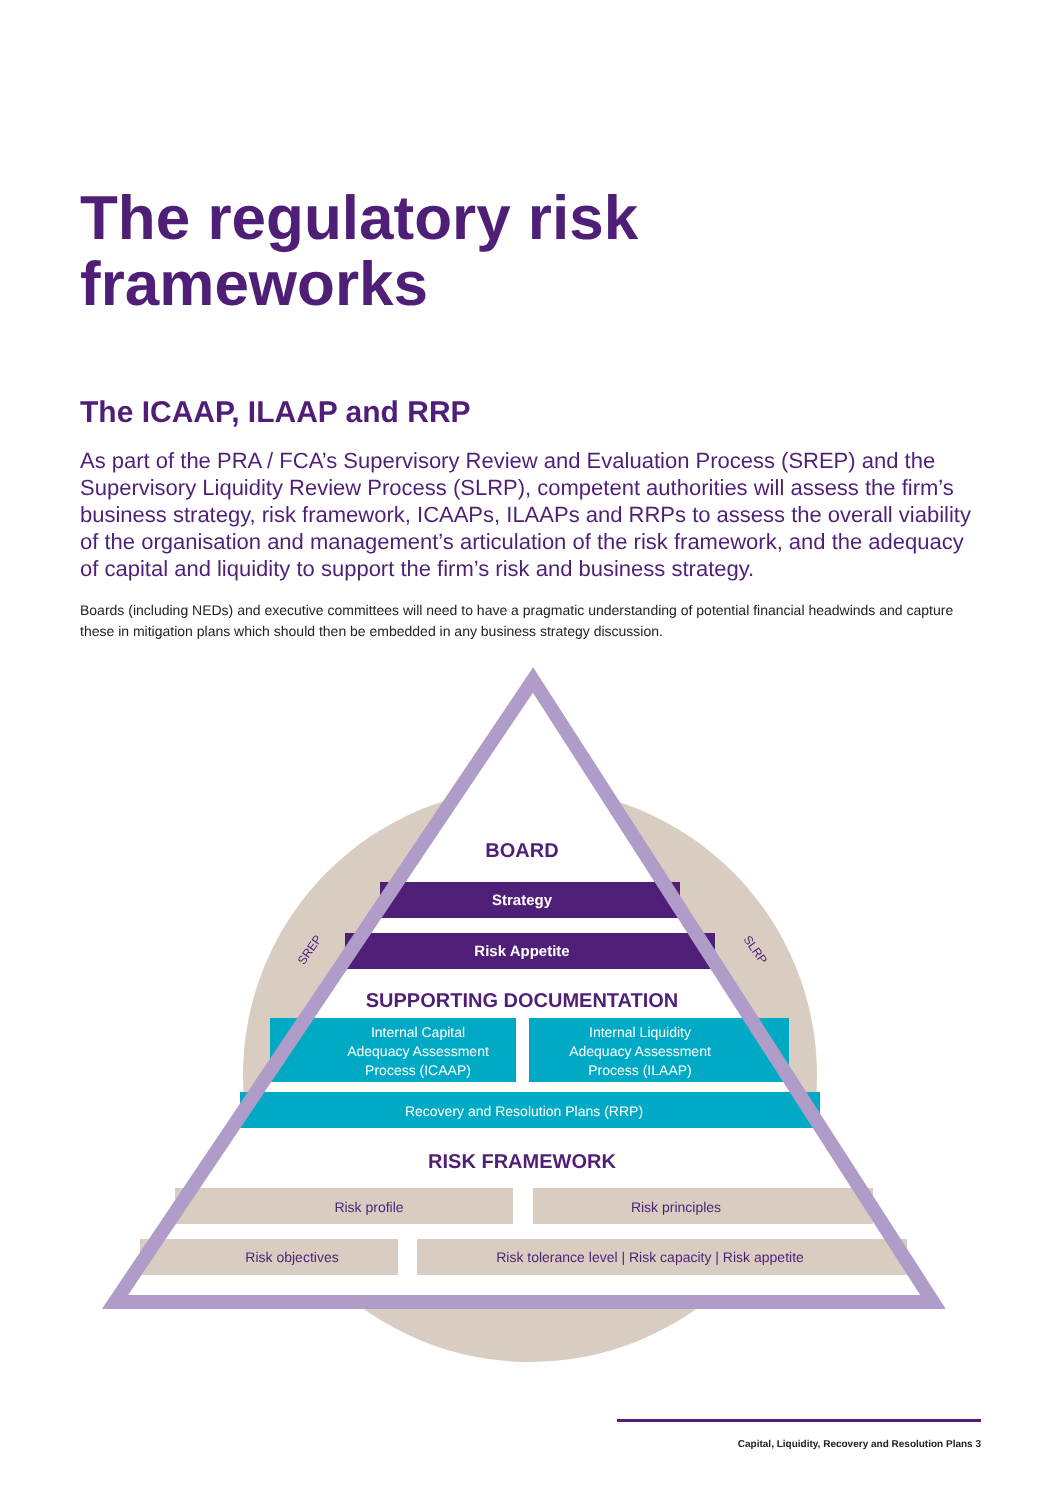The regulatory risk
frameworks
The ICAAP, ILAAP and RRP
As part of the PRA / FCA’s Supervisory Review and Evaluation Process (SREP) and the Supervisory Liquidity Review Process (SLRP), competent authorities will assess the firm’s business strategy, risk framework, ICAAPs, ILAAPs and RRPs to assess the overall viability of the organisation and management’s articulation of the risk framework, and the adequacy of capital and liquidity to support the firm’s risk and business strategy.
Boards (including NEDs) and executive committees will need to have a pragmatic understanding of potential financial headwinds and capture these in mitigation plans which should then be embedded in any business strategy discussion.
BOARD
Strategy
Risk Appetite
SUPPORTING DOCUMENTATION
Internal Capital
Adequacy Assessment
Process (ICAAP)
Internal Liquidity
Adequacy Assessment
Process (ILAAP)
Recovery and Resolution Plans (RRP)
RISK FRAMEWORK
Risk profile
Risk principles
Risk objectives
Risk tolerance level | Risk capacity | Risk appetite
SREP
SLRP
Capital, Liquidity, Recovery and Resolution Plans 3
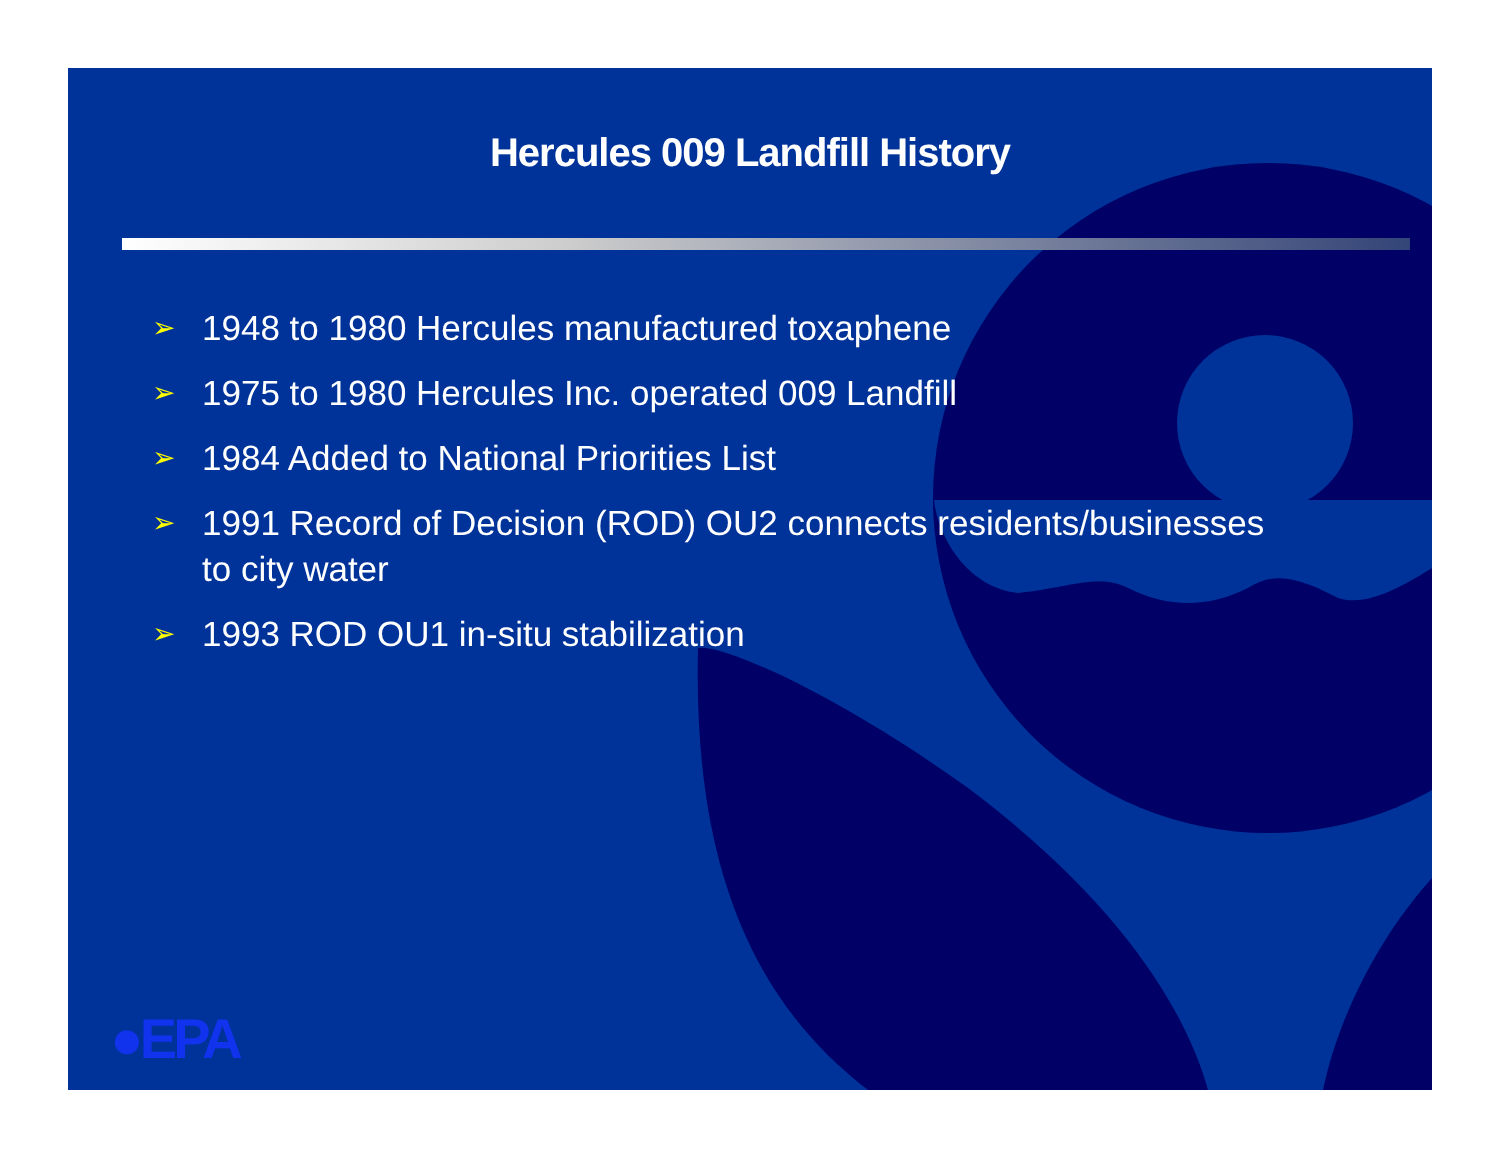Hercules 009 Landfill History
➢ 1948 to 1980 Hercules manufactured toxaphene
➢ 1975 to 1980 Hercules Inc. operated 009 Landfill
➢ 1984 Added to National Priorities List
➢ 1991 Record of Decision (ROD) OU2 connects residents/businesses to city water
➢ 1993 ROD OU1 in-situ stabilization
●EPA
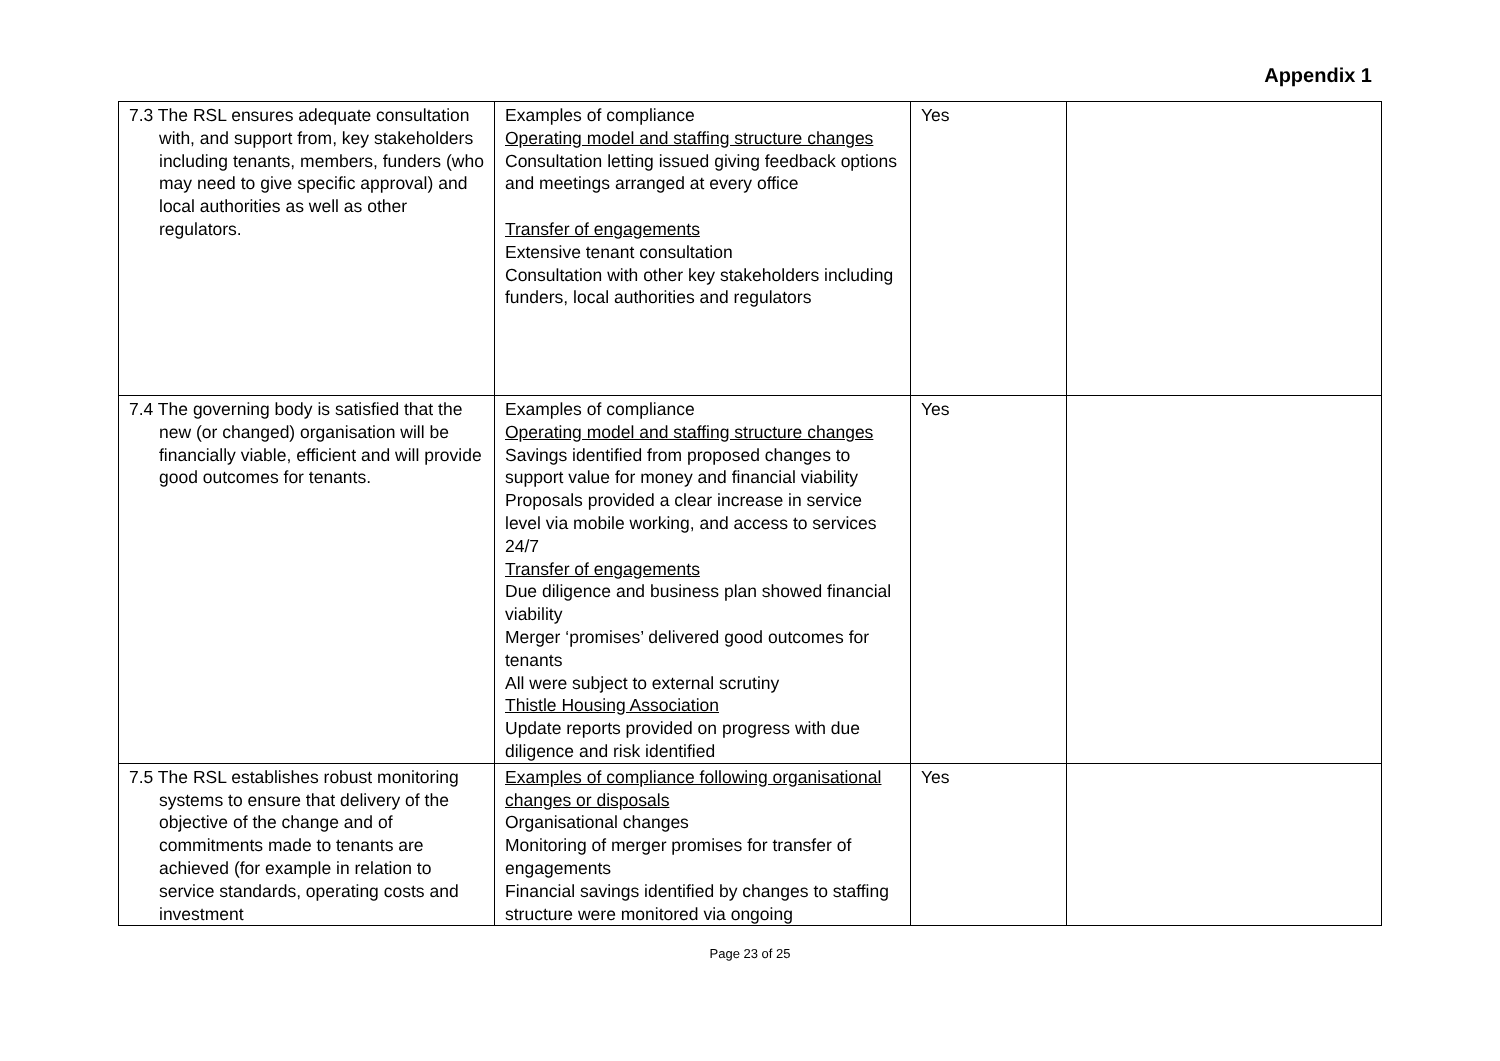Appendix 1
| 7.3 The RSL ensures adequate consultation with, and support from, key stakeholders including tenants, members, funders (who may need to give specific approval) and local authorities as well as other regulators. | Examples of compliance Operating model and staffing structure changes Consultation letting issued giving feedback options and meetings arranged at every office Transfer of engagements Extensive tenant consultation Consultation with other key stakeholders including funders, local authorities and regulators | Yes | |
| 7.4 The governing body is satisfied that the new (or changed) organisation will be financially viable, efficient and will provide good outcomes for tenants. | Examples of compliance Operating model and staffing structure changes Savings identified from proposed changes to support value for money and financial viability Proposals provided a clear increase in service level via mobile working, and access to services 24/7 Transfer of engagements Due diligence and business plan showed financial viability Merger ‘promises’ delivered good outcomes for tenants All were subject to external scrutiny Thistle Housing Association Update reports provided on progress with due diligence and risk identified | Yes | |
| 7.5 The RSL establishes robust monitoring systems to ensure that delivery of the objective of the change and of commitments made to tenants are achieved (for example in relation to service standards, operating costs and investment | Examples of compliance following organisational changes or disposals Organisational changes Monitoring of merger promises for transfer of engagements Financial savings identified by changes to staffing structure were monitored via ongoing | Yes | |
Page 23 of 25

+ + +

- Problem requirements: Show all lines in the records above that hold "Resolution".

- Response area:
Recovery and Resolution Plans (RRP)
Capital, Liquidity, Recovery and Resolution Plans 3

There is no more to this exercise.